- [DOCUMENT EXTRACT]
Tim McMichael

Navigating the world of high availability...and occasionally sticking my head in the cloud...

Exchange and VSS -- My Exchange writer is in a failed retryable state…

Exchange and VSS -- My Exchange writer is in a failed retryable state…

  • Comments 40
  • Likes

In Exchange 2007 and Exchange 2010 many customers are leveraging VSS based backups to retain and protect their Exchange data.  By default Exchange provides two different VSS writers that share the same VSS writer ID but are loaded by two different services.  The first is the Exchange Information Store VSS writer and the second is the Exchange Replication Service VSS writer.  The Information Store writer allows for the backup of active / mounted databases and the replication service writer allows for the backup of passive databases (should a replicated database model be utilized).  You can see the writers by running the command VSSADMIN LIST WRITERS from a command prompt.

 

Here is a sample put of a VSSAdmin List Writers from a Windows 2008 R2 SP1 server with Exchange 2010 SP1.  Note how both writers share the same writer ID within the VSS framework.

 

Writer name: 'Microsoft Exchange Replica Writer'
   Writer Id: {76fe1ac4-15f7-4bcd-987e-8e1acb462fb7}
   Writer Instance Id: {17e8df11-a8a2-4ee3-a3fb-e552b7da2d83}
   State: [1] Stable
   Last error: No error

 

Writer name: 'Microsoft Exchange Writer'
   Writer Id: {76fe1ac4-15f7-4bcd-987e-8e1acb462fb7}
   Writer Instance Id: {e0ad4b68-8938-4be5-9b88-4c74df2b2d65}
   State: [1] Stable
   Last error: No error

In the course of protecting Exchange servers there maybe conditions that cause a backup job to fail.  When an Exchange backup job fails the VSS framework aborts the backup and subsequently Exchange clears the backup in progress settings.  When a failure is encountered either a single Exchange writer or both Exchange writers maybe left in a FAILED RETRYABLE state.  We can utilize VSSAdmin List Writers again to query the writer status and see these results.  Here is an example showing the Exchange Replication Service writer with a status 8 FAILED last error RETRYABLE.

- [DATA EXTRACT]
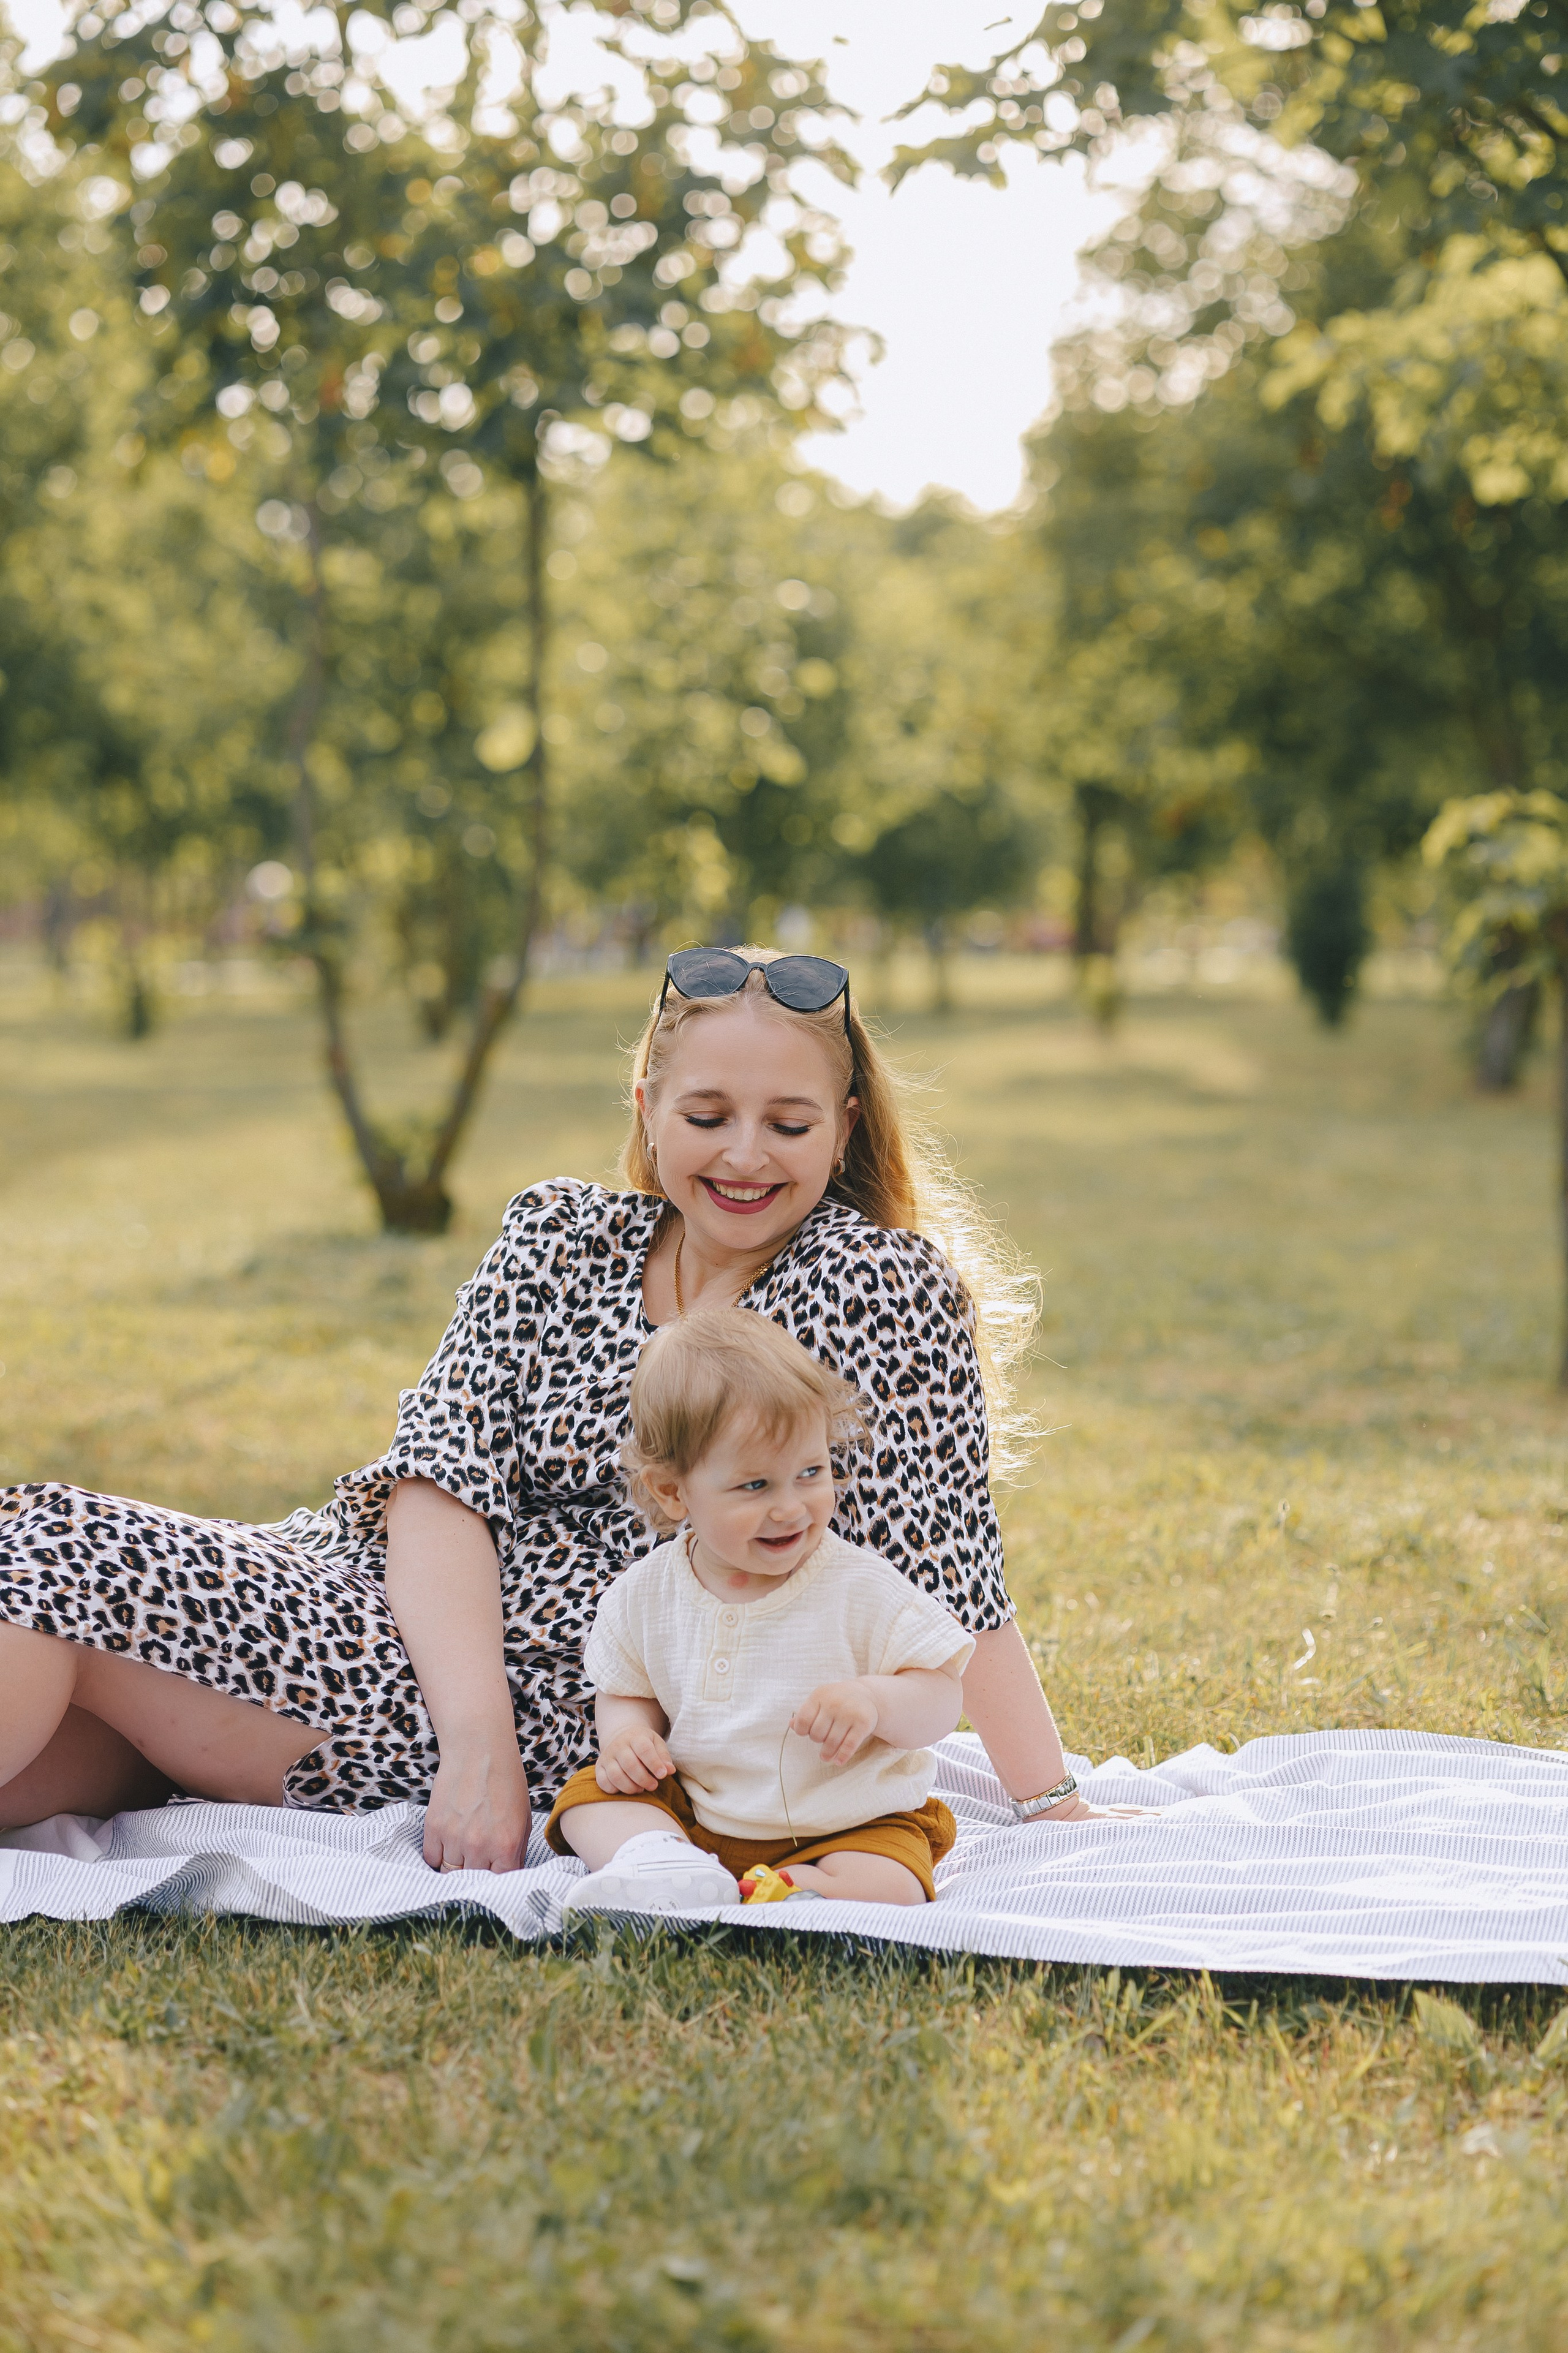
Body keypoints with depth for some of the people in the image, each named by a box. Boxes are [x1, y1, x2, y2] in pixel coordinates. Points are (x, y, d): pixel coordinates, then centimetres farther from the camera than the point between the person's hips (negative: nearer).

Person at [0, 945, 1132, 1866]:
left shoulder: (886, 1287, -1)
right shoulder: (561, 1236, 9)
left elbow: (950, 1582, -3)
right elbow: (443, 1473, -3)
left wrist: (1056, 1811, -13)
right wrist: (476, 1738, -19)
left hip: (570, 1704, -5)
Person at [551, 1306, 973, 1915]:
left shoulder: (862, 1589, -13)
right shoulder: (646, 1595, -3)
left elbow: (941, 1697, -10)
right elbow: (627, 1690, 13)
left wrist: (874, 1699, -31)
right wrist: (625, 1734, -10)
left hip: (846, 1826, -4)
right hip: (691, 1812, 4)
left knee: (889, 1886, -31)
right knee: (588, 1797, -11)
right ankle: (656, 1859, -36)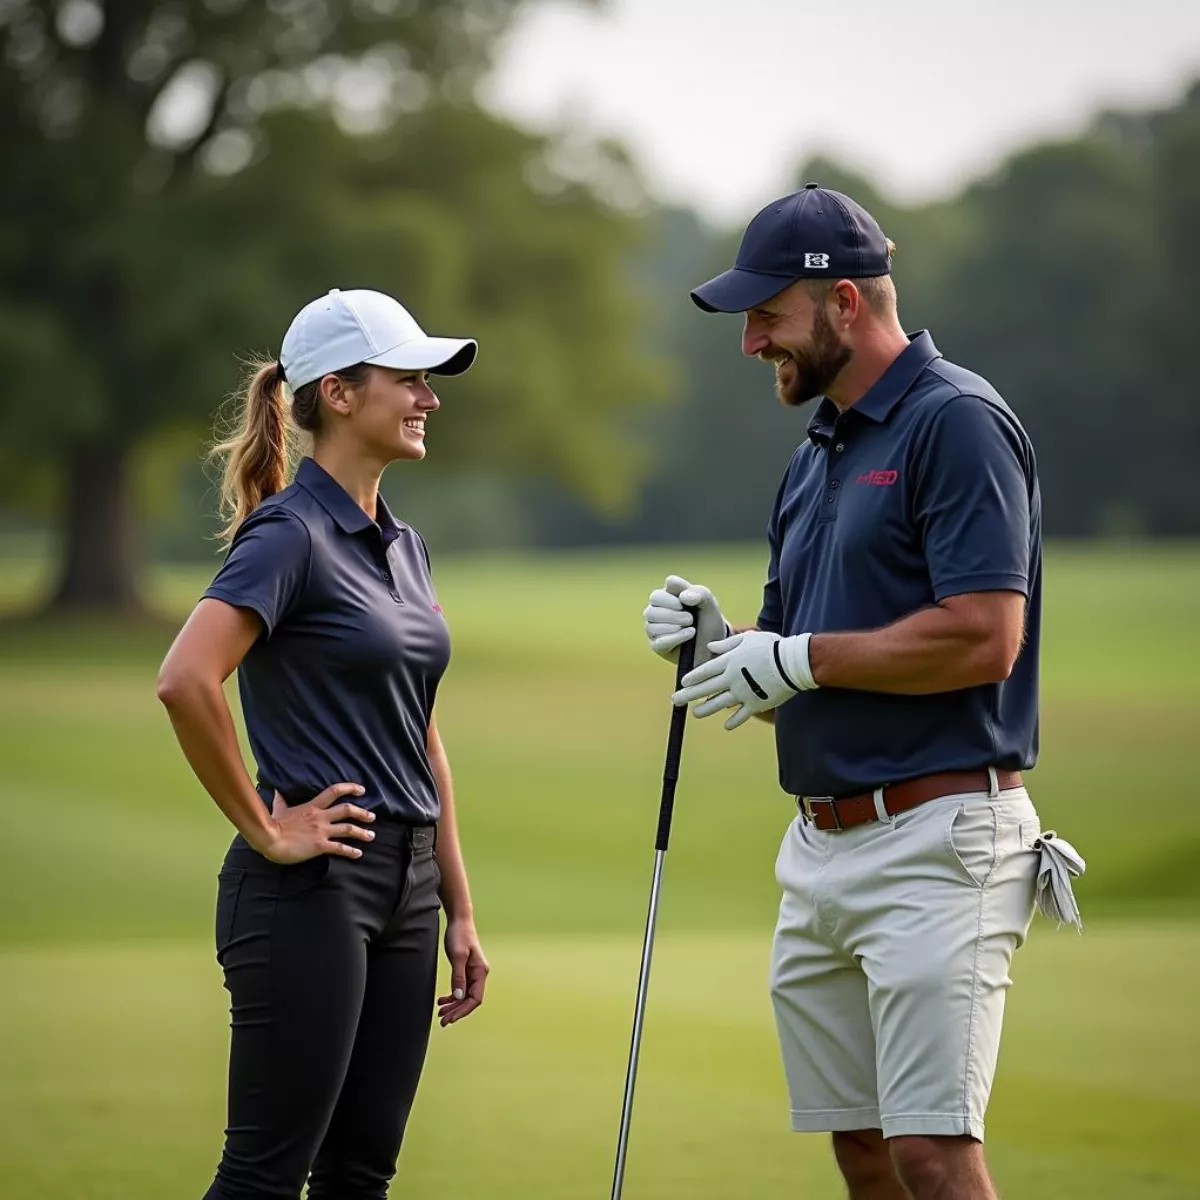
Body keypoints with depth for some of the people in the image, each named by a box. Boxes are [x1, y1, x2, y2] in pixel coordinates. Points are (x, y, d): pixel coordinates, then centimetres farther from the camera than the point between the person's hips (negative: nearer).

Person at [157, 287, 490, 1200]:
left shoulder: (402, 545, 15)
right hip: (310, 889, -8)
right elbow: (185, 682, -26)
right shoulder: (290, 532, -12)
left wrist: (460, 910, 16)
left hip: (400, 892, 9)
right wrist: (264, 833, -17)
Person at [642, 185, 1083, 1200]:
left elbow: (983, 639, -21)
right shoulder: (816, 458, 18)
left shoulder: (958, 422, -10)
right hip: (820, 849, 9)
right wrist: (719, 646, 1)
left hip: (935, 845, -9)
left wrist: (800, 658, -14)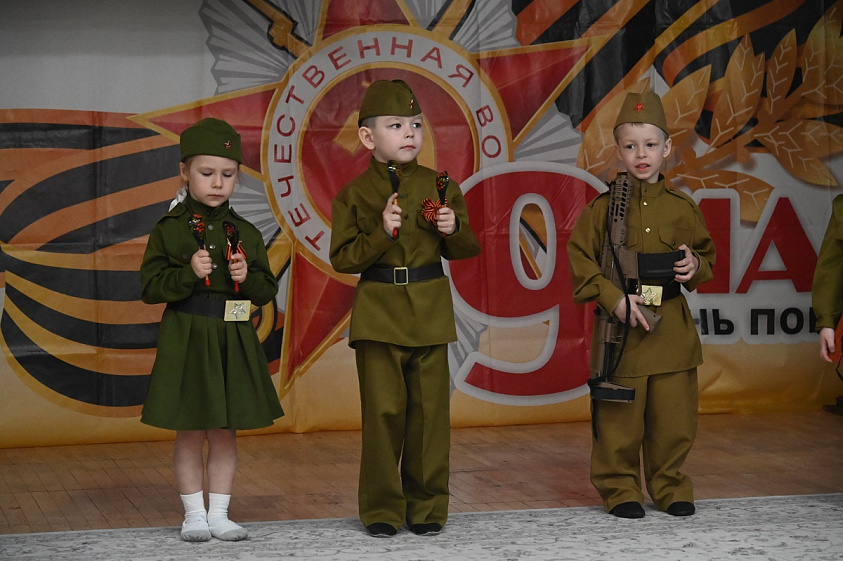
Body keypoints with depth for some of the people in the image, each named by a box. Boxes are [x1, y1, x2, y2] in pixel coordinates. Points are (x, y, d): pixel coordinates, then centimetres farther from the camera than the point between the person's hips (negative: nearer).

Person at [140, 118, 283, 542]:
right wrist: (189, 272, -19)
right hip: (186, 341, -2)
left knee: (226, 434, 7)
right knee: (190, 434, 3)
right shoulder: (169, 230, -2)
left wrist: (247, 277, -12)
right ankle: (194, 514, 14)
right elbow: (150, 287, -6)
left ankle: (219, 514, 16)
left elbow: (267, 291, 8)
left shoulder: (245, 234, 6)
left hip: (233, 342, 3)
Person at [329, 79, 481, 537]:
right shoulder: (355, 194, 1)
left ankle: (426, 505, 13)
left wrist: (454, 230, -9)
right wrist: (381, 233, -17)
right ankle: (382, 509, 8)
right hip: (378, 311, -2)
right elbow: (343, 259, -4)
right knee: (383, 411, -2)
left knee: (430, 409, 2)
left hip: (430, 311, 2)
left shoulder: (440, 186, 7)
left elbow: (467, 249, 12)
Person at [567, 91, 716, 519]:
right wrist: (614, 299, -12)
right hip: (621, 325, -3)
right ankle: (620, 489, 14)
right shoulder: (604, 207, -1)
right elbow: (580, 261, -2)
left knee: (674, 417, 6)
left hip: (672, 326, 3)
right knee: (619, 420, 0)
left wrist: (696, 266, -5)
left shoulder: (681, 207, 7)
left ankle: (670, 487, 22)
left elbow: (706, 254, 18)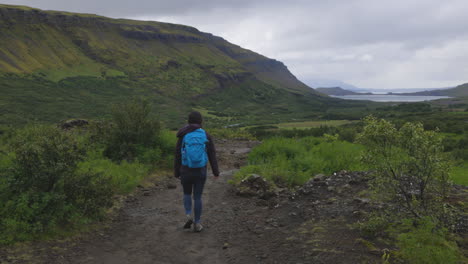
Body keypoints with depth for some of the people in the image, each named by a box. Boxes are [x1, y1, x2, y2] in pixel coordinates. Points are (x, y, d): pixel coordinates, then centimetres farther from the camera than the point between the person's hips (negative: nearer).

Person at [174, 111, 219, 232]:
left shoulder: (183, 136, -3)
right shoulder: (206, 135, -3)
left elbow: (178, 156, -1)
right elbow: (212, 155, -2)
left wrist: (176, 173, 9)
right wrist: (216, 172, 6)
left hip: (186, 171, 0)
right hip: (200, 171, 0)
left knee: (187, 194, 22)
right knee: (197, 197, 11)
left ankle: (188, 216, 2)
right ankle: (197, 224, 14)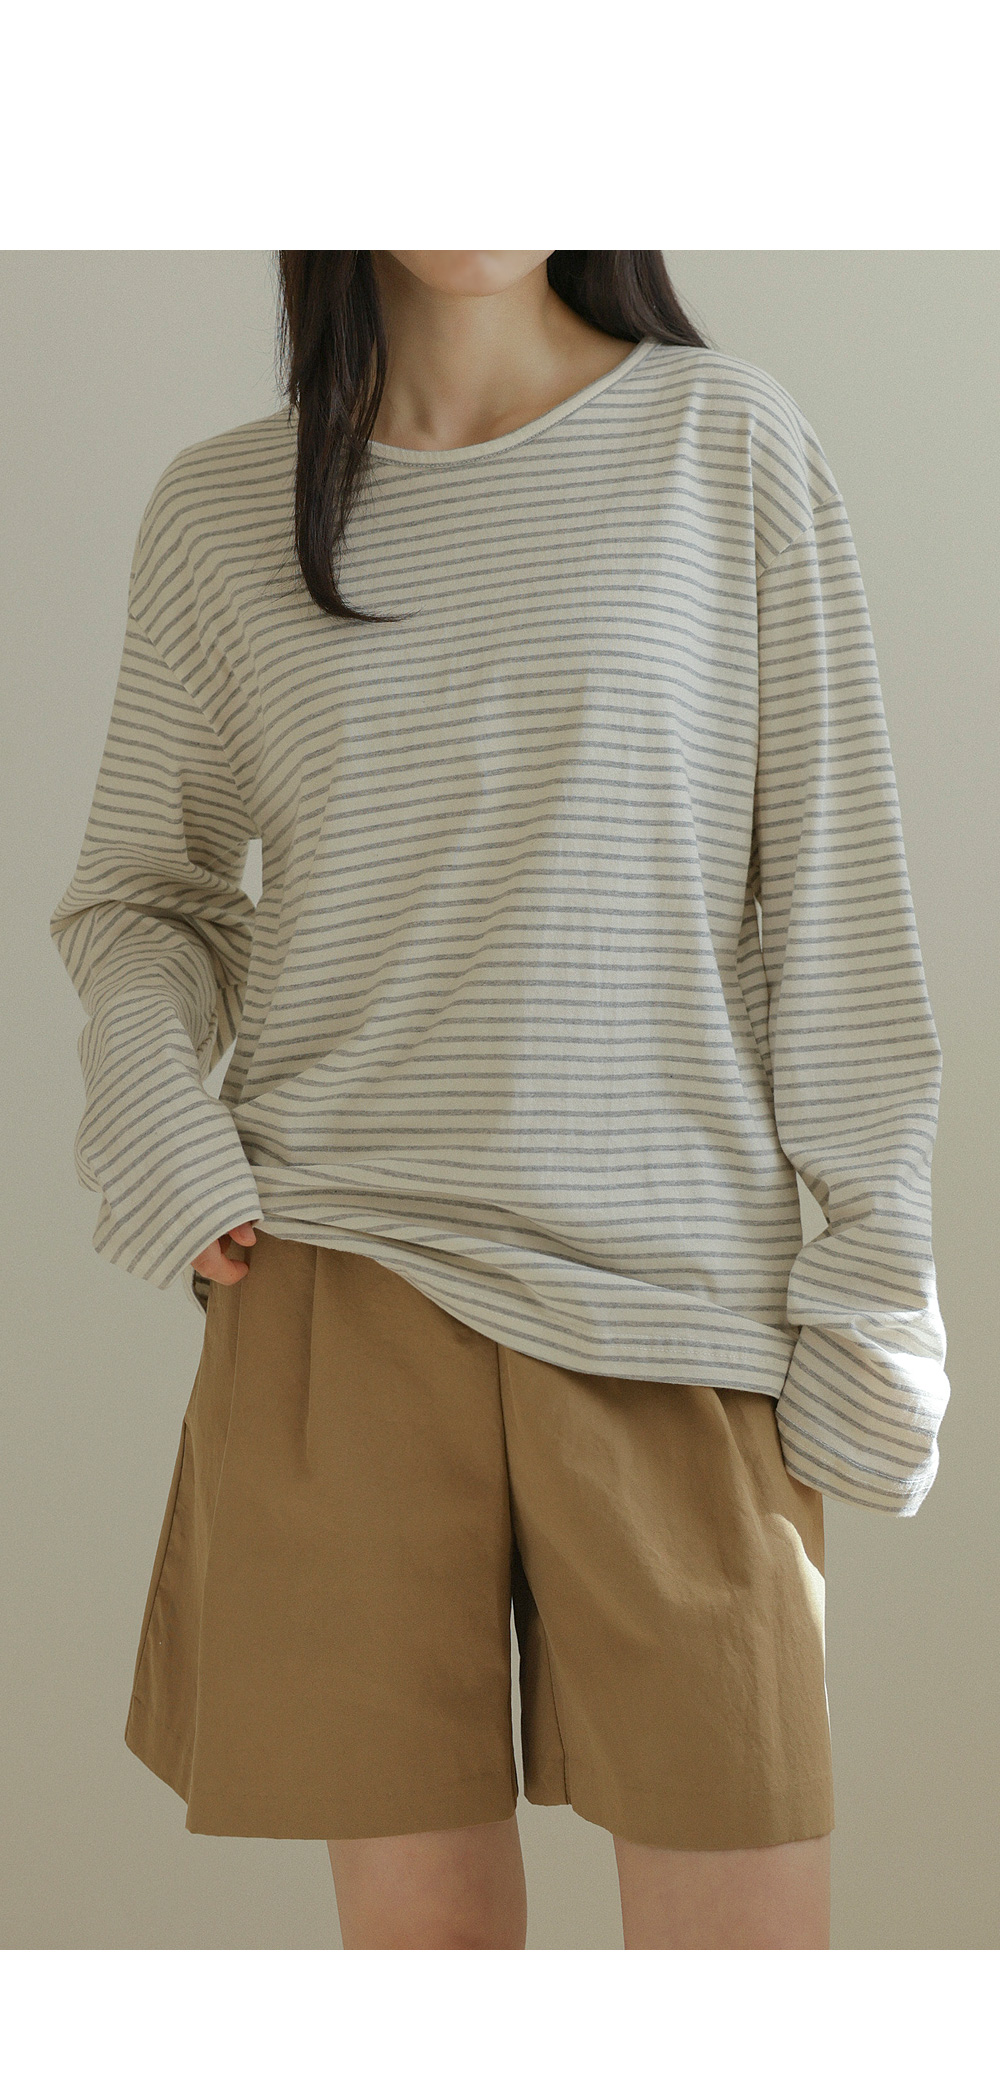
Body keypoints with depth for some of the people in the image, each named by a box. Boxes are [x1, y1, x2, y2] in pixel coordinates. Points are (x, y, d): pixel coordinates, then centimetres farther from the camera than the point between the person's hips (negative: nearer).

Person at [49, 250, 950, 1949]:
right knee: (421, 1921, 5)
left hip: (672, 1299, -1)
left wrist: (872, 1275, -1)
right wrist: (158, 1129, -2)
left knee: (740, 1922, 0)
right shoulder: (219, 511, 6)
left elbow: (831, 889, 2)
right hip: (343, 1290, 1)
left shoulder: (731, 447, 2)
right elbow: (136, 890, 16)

- [WORK ORDER A]
Answer these questions from the post on Exchange VSS writers:
(i) Which writer allows for the backup of passive databases?
(ii) What command displays the writers?
(iii) In what state may a writer be left after a backup failure?
- [WORK ORDER B] Resume the post on Exchange VSS writers from its final sentence.

- [TASK OUTPUT A]
(i) The Exchange Replication Service VSS writer.
(ii) VSSADMIN LIST WRITERS, run from a command prompt.
(iii) A FAILED RETRYABLE state.

- [TASK OUTPUT B]
 

Writer name: 'Microsoft Exchange Replica Writer'
   Writer Id: {76fe1ac4-15f7-4bcd-987e-8e1acb462fb7}
   Writer Instance Id: {17e8df11-a8a2-4ee3-a3fb-e552b7da2d83}
   State: [8] Failed
   Last error: Retryable error

 

Writer name: 'Microsoft Exchange Writer'
   Writer Id: {76fe1ac4-15f7-4bcd-987e-8e1acb462fb7}
   Writer Instance Id: {e0ad4b68-8938-4be5-9b88-4c74df2b2d65}
   State: [1] Stable
   Last error: No error

 

Now the typical question that comes up at this point is how do I actually deal with an Exchange writer that consistently disallows backups.  The answer – restart the service that the writer was associated with and/or fix whatever configuration issue is causing the failures.  For example, given the above output I would restart the Exchange Replication Service in an attempt to return the writer to a Stable No Error state.  (If it would have been the Microsoft Exchange Writer I would have restarted the Exchange Information Store Service).

The real question though is do I need to deal with a writer that is in a failed state?  Unfortunately many administrators find themselves having to deal with a writer in a failed state because their experience is that while the writer is in a failed state subsequent backup jobs fail.  If reviewing the issues carefully what you’ll find is that the backup jobs are not failing because of a VSS failure but rather they are failing because a writer was found in a failed state.  From an Exchange / VSS perspective this is unexpected –> after all although the writer is failed the error is RETRYABLE –> essentially saying “hey…something failed but come on back and try me again…”

 

Let’s take a look at why this might be happening….

 

Within the VSS framework there are two states that we are interested in –> the Session State and the Current State.  When a VSS session is in progress, and an administrator runs VSSAdmin List Writers, the state that is displayed is the current session state.  When the VSS snapshot creation has completed, the current state becomes a session specific state and the status of the most recently completed session is copied to the current state.  At this point when the administrator runs VSSAdmin List Writers the state of the most recently completed session is displayed.  This is an important distinction  -->  the SESSION STATE AT THIS POINT REFLECTS THE STATUS OF THE LAST SESSION!  The status of the last session does not imply anything in regards to the success <or> failure of future sessions.

Now that we know where VSSAdmin List Writers gets its information we’ll take a look at how the backup process should progress.  (I’m going to attempt to present an overly simplified timeline of an expected backup)

The process starts with the VSS requester establishing a VSS session. 

 

image

 

After the session is established the VSS requester requests metadata from the VSS framework.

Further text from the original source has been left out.